*** Opening of GIVEN RECORDS ***

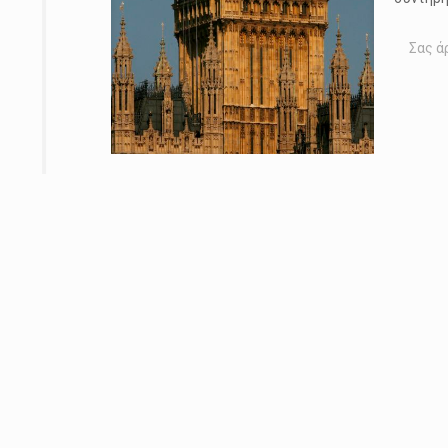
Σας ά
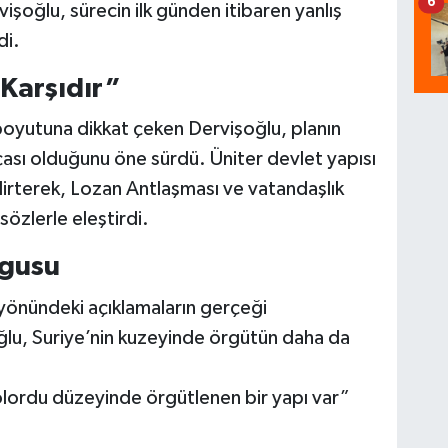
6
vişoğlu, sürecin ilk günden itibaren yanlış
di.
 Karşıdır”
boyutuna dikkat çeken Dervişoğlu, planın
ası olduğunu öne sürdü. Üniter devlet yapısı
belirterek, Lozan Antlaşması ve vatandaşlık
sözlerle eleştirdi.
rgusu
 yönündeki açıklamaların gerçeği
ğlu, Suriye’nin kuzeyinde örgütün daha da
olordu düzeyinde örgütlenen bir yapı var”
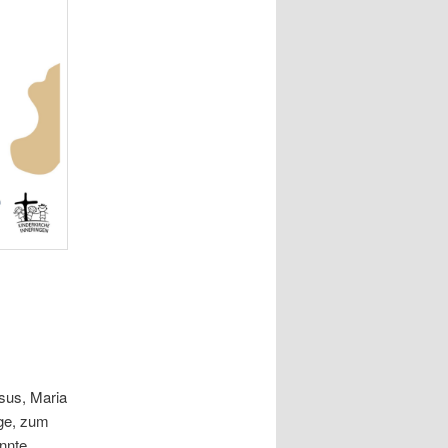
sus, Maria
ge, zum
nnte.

*** Close of GIVEN RECORDS ***

**EXERCISE REQUIREMENTS**
Without carrying over any picture, retype the records above word for word.

**TASK RESULT**
Σας ά
6
vişoğlu, sürecin ilk günden itibaren yanlış
di.
 Karşıdır”
boyutuna dikkat çeken Dervişoğlu, planın
ası olduğunu öne sürdü. Üniter devlet yapısı
belirterek, Lozan Antlaşması ve vatandaşlık
sözlerle eleştirdi.
rgusu
 yönündeki açıklamaların gerçeği
ğlu, Suriye’nin kuzeyinde örgütün daha da
olordu düzeyinde örgütlenen bir yapı var”
sus, Maria
ge, zum
nnte.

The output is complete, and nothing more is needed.